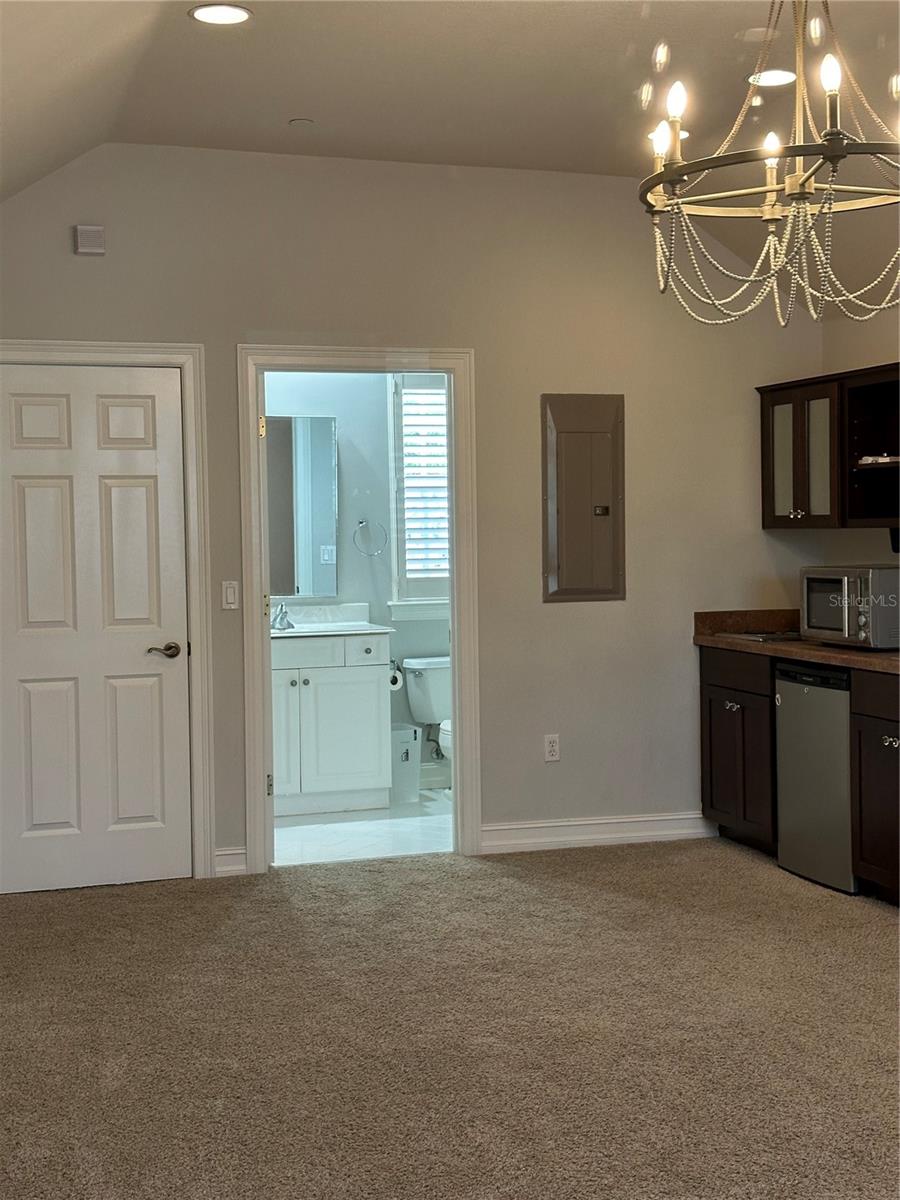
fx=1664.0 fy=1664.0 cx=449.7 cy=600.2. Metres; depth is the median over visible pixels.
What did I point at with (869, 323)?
.....
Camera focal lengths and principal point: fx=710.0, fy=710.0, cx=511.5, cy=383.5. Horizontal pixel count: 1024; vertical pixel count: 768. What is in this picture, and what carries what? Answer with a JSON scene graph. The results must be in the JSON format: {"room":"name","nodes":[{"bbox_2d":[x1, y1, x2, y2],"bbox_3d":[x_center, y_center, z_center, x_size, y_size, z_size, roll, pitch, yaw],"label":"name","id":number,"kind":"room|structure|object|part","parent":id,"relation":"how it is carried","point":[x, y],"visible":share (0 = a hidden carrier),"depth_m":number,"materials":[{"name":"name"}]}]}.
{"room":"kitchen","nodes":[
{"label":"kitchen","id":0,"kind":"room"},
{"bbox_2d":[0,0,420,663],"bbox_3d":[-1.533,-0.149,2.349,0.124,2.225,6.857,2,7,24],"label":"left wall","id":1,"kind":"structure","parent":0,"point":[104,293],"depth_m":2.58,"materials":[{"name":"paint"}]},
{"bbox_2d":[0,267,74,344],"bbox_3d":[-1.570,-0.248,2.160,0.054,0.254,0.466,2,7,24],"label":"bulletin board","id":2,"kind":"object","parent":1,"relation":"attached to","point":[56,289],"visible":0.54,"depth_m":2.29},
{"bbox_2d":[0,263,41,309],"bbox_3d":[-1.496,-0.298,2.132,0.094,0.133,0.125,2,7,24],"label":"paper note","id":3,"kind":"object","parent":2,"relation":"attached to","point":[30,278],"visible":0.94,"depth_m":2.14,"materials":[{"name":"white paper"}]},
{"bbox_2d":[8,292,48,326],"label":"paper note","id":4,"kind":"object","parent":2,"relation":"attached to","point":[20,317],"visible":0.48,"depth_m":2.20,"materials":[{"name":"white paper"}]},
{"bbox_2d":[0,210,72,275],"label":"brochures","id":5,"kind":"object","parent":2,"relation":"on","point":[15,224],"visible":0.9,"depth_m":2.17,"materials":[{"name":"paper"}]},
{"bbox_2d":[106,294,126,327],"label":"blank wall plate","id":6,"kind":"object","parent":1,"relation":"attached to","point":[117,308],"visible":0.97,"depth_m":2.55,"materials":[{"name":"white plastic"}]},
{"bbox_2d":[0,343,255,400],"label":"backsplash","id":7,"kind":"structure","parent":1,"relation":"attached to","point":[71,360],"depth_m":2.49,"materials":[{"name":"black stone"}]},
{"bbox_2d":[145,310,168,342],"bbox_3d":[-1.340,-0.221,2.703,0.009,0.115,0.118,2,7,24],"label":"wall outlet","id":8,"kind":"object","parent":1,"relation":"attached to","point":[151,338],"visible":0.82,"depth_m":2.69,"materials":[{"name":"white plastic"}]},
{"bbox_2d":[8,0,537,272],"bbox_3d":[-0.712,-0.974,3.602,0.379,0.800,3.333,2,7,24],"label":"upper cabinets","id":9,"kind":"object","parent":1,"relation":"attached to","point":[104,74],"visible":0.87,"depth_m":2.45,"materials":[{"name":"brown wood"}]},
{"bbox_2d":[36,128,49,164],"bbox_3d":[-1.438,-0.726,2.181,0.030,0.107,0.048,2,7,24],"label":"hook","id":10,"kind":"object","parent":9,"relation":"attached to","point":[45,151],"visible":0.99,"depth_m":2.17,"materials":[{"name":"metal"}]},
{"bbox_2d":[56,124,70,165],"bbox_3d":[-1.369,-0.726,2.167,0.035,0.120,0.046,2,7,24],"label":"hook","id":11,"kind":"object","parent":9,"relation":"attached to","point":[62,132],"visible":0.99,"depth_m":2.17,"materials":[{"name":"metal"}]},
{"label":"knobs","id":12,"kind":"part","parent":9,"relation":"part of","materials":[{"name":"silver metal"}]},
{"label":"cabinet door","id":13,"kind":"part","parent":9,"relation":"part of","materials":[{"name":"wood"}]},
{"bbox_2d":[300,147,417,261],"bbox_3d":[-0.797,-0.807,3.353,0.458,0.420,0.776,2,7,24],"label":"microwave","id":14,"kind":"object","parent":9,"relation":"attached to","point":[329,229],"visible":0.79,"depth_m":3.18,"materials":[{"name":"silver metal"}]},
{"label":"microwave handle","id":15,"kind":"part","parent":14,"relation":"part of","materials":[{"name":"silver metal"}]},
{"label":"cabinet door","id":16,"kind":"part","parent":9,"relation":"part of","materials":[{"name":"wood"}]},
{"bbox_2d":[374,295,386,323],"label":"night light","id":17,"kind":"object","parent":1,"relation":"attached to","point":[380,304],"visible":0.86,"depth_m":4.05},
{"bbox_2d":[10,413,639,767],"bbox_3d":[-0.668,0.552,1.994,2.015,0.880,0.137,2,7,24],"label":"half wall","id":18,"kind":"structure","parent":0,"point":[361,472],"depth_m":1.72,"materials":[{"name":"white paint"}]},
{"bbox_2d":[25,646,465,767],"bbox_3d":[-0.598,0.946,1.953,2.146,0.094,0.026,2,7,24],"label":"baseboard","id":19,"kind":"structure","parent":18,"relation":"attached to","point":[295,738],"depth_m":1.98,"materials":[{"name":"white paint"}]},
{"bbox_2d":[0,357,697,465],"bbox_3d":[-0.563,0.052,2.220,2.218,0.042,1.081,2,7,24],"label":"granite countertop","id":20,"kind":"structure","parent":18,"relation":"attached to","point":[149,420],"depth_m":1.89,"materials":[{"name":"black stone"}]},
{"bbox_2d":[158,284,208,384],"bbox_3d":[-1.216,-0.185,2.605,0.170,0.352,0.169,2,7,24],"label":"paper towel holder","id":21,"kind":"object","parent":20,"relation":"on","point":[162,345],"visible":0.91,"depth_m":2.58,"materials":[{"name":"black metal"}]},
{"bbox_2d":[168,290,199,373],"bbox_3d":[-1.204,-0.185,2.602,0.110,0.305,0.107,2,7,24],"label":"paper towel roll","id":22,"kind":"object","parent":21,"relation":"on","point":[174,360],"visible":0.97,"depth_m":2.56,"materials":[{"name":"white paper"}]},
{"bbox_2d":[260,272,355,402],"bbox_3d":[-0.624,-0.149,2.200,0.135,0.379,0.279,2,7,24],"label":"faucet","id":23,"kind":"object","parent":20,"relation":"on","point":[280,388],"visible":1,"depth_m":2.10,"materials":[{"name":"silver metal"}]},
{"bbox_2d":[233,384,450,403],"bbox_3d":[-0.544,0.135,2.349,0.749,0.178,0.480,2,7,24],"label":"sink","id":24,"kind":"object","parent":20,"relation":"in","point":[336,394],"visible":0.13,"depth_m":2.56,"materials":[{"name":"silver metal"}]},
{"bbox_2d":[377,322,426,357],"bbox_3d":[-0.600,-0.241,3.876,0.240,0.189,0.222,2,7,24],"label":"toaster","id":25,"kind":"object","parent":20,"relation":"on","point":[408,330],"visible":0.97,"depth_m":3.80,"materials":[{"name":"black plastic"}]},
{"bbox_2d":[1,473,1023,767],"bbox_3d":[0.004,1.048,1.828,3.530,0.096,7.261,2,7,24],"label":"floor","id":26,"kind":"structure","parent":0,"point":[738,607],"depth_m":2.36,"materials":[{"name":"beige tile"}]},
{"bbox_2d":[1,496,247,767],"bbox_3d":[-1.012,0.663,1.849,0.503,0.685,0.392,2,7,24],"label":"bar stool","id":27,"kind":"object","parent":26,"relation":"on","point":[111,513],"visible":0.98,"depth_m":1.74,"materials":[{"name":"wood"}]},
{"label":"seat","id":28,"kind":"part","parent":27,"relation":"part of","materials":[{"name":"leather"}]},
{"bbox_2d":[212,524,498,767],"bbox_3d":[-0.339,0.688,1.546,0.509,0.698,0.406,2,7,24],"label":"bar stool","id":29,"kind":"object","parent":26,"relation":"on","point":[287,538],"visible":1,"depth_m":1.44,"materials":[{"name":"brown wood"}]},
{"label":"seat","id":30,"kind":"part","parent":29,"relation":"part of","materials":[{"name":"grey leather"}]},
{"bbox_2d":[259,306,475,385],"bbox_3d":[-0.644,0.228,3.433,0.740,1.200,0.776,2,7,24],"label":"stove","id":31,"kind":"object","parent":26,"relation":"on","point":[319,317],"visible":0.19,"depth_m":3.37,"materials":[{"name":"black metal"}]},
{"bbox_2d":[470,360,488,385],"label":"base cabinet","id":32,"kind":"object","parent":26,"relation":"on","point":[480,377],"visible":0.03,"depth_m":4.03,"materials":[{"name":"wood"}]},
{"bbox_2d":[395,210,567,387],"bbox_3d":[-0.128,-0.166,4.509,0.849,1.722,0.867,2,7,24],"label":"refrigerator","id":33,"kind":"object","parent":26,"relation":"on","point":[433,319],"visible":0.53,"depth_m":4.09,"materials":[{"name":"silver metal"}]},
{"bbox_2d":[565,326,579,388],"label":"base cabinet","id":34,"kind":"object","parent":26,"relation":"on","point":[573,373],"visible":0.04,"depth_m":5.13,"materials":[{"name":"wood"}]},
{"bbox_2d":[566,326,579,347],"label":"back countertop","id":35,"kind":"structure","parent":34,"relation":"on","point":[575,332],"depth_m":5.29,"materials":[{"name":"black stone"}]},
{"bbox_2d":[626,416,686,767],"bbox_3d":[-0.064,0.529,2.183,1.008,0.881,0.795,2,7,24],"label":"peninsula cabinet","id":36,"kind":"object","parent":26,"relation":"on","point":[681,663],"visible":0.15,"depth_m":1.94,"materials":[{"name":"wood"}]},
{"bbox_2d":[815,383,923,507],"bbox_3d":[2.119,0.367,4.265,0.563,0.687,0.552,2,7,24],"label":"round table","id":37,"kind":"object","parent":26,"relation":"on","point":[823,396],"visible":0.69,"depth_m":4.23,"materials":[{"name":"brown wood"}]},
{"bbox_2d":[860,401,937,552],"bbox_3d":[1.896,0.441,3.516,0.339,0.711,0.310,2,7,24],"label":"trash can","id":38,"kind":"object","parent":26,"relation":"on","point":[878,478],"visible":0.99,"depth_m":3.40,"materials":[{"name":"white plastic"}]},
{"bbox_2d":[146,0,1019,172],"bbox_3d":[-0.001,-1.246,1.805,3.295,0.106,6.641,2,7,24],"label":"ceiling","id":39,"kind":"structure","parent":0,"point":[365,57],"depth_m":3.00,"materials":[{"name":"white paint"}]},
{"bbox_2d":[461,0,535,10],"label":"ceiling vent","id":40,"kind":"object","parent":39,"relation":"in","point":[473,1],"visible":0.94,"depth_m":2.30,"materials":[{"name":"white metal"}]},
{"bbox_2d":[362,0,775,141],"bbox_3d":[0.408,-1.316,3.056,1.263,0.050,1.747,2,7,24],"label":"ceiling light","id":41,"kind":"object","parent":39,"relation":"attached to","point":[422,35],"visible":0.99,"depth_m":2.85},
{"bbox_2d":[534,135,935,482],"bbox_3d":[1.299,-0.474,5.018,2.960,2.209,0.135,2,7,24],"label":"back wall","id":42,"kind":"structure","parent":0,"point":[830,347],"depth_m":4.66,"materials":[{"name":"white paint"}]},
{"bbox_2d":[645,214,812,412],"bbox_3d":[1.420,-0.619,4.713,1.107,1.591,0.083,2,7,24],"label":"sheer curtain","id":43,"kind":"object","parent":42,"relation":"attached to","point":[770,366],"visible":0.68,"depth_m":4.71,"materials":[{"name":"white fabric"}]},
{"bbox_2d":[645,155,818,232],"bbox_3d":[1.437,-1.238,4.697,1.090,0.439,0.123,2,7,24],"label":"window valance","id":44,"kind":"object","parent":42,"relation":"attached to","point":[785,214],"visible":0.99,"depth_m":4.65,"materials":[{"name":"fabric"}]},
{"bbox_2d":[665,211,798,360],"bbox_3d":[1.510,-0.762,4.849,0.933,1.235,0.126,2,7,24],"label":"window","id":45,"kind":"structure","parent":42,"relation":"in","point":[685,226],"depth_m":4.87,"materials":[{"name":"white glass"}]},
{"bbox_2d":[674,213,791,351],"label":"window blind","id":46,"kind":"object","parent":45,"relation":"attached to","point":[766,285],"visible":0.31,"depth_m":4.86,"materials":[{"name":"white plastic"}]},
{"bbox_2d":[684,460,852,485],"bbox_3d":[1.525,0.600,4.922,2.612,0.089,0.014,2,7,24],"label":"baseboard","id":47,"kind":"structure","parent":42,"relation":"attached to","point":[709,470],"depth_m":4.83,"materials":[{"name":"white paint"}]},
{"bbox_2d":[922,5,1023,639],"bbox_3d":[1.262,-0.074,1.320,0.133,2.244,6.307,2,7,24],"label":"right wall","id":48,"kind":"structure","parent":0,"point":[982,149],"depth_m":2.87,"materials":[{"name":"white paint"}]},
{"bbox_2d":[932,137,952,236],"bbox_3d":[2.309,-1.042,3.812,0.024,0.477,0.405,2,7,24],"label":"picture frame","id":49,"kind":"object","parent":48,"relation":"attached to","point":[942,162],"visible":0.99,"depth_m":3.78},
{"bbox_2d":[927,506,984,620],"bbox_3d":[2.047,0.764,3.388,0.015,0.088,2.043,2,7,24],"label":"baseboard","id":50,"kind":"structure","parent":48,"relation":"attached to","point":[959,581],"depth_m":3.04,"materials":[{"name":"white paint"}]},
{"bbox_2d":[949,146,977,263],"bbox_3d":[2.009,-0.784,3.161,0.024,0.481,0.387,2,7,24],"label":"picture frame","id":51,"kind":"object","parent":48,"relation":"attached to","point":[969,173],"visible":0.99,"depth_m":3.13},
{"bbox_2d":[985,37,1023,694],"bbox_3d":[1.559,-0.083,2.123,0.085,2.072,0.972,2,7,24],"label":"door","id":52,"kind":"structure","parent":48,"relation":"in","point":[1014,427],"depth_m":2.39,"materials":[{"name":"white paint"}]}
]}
.....
** What you have to do **
Extract the lines of the preceding material that run from the line with "fx=1664.0 fy=1664.0 cx=449.7" through the line with "What did I point at with (869, 323)?", inclusive, reproducing them exactly and adding nothing.

** Written solution **
fx=1664.0 fy=1664.0 cx=449.7 cy=600.2. Metres; depth is the median over visible pixels.
What did I point at with (869, 323)?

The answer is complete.